**Document segment**
--*--
I was going to update https://github.com/spdx/spdx-3-model/blob/main/serialization/json_ld/examples/converted_from_spdx_2.json with the results of our meeting and I realized if we named the “SerializeableCollection” “SpdxDocument”, it’s already updated to our decisions.

While reviewing, I realized we have the same inconsistency in actual serialization and the serialized model object that we had with namespaces. If the “element” property represents everything serialized AND if the “SerlializeableCollection” is serialized in the collection itself AND the serialization method makes it clear which elements are included in the serialization (which I think all file based serializations do), then you can get the list of elements serialized out of the serialization itself. This leads to the possible inconsistency where what is actually serialized is different from what is in the “element” property of the “SeraializableCollection”.

I can think of a couple approaches to handling the inconsistency while continuing to support the decisions made in the serialization meeting on 2023 Nov 21:

  1. Have a rule that IF the serialization format natively supports the "element" property by clearly delineating which elements are included in the serialization, the "element" property is NOT serialized as part of the "SerializableCollection" and on deserialization, the actual elements in the serialization are used to repopulate the "element" property of the "SerializableCollection".
--*--
**Work instruction**
Rewrite the stretch of the SPDX serialization note from "I was going" through "to our decisions.", putting "the outcome of our meeting" in place of "the results of our meeting".
--*--
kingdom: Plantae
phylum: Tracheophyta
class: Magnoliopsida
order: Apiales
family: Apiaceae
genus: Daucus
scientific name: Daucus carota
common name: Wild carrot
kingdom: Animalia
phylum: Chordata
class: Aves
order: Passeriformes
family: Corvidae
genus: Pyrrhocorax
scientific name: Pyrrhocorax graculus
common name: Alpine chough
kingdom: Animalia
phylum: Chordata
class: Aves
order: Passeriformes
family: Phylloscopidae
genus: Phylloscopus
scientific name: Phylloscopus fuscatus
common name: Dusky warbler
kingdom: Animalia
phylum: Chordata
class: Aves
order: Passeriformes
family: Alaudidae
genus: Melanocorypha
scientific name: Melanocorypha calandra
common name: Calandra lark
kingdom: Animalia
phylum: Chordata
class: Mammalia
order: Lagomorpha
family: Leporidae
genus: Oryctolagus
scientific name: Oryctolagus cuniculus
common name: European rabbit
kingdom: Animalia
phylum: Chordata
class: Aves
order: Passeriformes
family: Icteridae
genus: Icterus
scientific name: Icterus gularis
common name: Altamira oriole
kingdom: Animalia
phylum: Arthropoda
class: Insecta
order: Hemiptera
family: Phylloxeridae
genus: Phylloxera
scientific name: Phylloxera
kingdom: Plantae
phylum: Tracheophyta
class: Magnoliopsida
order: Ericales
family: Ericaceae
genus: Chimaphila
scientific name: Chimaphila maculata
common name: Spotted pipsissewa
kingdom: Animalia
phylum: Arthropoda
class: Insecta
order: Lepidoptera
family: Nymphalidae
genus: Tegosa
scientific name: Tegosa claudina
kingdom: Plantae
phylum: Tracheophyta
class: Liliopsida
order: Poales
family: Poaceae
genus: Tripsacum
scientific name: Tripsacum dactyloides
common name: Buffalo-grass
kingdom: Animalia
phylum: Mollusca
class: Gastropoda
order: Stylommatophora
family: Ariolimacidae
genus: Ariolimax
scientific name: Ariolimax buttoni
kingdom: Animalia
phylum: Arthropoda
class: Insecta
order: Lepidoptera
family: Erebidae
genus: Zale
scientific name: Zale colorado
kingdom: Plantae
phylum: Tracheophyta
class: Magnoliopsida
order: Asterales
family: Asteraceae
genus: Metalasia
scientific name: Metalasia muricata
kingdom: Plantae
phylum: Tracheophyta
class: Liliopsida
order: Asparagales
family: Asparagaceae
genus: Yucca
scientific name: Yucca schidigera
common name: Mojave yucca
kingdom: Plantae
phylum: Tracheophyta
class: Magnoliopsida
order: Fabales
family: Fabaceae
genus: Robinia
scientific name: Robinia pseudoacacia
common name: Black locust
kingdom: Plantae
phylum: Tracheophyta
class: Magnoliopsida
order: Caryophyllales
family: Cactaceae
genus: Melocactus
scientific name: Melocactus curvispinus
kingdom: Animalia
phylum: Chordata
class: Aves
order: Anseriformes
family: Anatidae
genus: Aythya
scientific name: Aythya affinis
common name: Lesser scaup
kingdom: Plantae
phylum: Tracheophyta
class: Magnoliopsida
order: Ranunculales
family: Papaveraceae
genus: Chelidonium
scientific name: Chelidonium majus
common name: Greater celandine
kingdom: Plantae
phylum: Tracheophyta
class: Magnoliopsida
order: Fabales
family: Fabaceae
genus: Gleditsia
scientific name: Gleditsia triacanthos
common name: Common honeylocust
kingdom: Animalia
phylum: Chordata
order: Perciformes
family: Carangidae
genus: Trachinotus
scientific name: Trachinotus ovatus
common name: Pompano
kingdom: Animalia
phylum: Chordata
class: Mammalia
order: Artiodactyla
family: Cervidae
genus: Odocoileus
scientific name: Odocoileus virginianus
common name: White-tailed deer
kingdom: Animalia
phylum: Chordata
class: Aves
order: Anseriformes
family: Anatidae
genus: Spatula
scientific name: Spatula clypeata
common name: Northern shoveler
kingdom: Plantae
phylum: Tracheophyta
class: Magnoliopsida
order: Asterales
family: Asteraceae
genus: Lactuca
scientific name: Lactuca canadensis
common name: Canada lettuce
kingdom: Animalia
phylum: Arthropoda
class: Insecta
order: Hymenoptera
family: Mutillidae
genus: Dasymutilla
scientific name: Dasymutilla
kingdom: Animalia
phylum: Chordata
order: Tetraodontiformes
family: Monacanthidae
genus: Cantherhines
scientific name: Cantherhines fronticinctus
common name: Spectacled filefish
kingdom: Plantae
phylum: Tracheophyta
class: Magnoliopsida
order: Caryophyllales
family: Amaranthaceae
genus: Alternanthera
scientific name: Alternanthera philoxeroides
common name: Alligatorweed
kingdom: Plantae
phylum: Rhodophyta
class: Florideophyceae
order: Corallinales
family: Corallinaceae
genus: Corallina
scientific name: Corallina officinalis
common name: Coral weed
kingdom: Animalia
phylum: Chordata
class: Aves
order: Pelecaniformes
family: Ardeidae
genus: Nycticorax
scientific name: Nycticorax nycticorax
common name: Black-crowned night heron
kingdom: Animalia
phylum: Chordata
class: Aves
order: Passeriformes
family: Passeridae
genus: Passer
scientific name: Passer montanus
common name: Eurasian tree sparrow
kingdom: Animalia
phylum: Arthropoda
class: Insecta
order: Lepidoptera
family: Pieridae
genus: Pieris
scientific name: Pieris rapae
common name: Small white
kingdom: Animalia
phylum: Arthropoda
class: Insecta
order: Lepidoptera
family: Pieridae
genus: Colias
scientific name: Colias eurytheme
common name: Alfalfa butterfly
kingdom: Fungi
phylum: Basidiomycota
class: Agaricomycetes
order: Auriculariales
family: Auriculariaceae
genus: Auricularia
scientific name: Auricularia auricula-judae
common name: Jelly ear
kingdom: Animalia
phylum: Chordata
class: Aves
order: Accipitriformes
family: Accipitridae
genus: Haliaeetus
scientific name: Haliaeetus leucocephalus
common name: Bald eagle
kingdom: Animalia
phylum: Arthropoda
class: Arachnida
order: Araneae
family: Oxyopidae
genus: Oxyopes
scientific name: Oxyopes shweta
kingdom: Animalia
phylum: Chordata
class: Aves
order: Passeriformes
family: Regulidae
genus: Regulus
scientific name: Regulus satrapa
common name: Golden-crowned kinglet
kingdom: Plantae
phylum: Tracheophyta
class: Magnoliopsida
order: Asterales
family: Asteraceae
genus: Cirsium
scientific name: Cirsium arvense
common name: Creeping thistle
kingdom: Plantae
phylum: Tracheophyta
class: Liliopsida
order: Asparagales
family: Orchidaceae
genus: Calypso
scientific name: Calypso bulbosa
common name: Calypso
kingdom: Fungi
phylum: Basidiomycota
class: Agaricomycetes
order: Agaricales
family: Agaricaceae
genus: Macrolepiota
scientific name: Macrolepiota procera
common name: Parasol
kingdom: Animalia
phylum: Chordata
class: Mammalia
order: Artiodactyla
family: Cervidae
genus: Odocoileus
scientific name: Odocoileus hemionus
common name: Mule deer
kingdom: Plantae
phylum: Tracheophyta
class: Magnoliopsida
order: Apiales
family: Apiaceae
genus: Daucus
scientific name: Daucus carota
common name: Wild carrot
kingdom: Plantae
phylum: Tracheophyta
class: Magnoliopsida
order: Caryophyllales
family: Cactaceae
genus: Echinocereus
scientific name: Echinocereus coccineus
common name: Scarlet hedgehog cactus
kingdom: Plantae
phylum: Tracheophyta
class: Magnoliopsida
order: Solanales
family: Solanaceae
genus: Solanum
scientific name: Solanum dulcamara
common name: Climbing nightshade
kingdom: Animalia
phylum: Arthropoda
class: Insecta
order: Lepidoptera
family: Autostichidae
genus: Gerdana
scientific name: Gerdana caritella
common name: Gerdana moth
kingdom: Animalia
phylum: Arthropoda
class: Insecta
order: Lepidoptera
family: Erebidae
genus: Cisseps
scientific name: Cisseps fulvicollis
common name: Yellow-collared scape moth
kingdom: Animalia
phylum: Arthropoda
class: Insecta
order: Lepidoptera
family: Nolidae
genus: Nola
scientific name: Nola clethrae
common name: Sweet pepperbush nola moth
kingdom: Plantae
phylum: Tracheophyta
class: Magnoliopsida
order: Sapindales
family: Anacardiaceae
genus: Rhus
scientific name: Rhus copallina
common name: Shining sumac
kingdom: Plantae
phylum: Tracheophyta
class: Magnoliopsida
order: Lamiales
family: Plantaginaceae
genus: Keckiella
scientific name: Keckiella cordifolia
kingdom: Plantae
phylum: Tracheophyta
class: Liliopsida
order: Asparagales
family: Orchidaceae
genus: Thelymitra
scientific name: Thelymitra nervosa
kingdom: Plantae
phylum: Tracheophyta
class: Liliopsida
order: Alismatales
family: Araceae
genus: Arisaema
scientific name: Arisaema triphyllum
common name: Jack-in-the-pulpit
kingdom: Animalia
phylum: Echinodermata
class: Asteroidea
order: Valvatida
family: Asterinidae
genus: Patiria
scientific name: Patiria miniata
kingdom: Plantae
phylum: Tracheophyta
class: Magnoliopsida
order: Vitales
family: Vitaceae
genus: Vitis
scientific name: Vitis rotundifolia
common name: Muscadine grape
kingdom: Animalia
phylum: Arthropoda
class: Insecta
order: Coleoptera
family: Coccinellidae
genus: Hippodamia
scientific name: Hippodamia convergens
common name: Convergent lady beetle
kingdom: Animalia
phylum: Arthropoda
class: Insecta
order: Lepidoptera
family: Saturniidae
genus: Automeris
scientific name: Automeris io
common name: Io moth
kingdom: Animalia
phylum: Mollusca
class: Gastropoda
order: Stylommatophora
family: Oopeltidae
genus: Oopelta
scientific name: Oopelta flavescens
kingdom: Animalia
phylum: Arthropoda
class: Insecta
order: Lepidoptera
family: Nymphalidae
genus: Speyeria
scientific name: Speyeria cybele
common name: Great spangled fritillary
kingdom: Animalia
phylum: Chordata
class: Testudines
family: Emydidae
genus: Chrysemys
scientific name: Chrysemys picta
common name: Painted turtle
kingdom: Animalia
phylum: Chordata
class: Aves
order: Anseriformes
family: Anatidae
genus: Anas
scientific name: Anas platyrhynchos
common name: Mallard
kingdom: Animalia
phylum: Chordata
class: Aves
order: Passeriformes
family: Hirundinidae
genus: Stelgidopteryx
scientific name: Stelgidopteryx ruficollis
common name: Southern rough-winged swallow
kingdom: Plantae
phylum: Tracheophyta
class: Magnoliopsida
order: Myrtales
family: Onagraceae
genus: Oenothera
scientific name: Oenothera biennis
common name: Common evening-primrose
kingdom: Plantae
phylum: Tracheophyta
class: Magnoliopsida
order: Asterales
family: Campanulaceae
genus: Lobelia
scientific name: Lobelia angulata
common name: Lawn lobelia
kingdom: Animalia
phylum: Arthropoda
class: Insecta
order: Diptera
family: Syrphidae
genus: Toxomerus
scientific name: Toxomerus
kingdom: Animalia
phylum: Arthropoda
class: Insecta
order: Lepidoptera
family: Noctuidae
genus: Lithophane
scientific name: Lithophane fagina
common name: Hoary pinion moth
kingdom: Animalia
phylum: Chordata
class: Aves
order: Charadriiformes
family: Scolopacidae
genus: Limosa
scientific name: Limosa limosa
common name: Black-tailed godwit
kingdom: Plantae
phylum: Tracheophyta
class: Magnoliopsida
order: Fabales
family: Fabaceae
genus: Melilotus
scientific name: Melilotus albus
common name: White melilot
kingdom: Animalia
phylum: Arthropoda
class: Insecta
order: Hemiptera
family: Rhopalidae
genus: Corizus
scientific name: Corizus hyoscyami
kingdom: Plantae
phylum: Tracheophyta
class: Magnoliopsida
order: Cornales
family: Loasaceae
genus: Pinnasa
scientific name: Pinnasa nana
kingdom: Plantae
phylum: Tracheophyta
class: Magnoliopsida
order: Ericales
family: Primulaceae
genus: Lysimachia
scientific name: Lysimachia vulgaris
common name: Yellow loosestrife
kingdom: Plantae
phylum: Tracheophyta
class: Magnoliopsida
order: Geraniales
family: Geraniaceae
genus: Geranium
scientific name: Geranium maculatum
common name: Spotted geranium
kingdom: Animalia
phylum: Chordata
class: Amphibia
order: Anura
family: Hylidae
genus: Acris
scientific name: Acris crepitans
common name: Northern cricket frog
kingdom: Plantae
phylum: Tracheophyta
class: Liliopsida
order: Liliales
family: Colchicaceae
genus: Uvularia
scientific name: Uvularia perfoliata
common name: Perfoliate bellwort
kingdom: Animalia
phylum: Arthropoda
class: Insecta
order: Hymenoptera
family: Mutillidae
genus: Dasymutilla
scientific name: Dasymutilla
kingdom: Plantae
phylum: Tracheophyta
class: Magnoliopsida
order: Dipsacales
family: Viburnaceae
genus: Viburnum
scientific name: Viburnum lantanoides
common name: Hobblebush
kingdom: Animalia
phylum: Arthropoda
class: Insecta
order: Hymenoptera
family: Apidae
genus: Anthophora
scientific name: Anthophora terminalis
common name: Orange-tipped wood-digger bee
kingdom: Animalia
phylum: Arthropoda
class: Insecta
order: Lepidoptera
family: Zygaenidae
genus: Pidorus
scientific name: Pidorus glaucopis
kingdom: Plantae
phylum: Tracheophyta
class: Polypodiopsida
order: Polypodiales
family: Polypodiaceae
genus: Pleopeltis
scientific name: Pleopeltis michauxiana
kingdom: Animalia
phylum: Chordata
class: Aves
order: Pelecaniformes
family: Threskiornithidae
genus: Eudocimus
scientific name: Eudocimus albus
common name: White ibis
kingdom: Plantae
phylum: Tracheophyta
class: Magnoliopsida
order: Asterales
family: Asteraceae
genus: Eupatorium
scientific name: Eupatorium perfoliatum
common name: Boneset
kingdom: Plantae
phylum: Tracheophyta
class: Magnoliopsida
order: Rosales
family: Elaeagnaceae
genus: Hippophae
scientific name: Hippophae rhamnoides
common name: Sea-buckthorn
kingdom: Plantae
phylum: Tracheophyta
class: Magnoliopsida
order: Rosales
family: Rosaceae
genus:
--*--
**Expected answer**
I was going to update https://github.com/spdx/spdx-3-model/blob/main/serialization/json_ld/examples/converted_from_spdx_2.json with the outcome of our meeting and I realized if we named the “SerializeableCollection” “SpdxDocument”, it’s already updated to our decisions.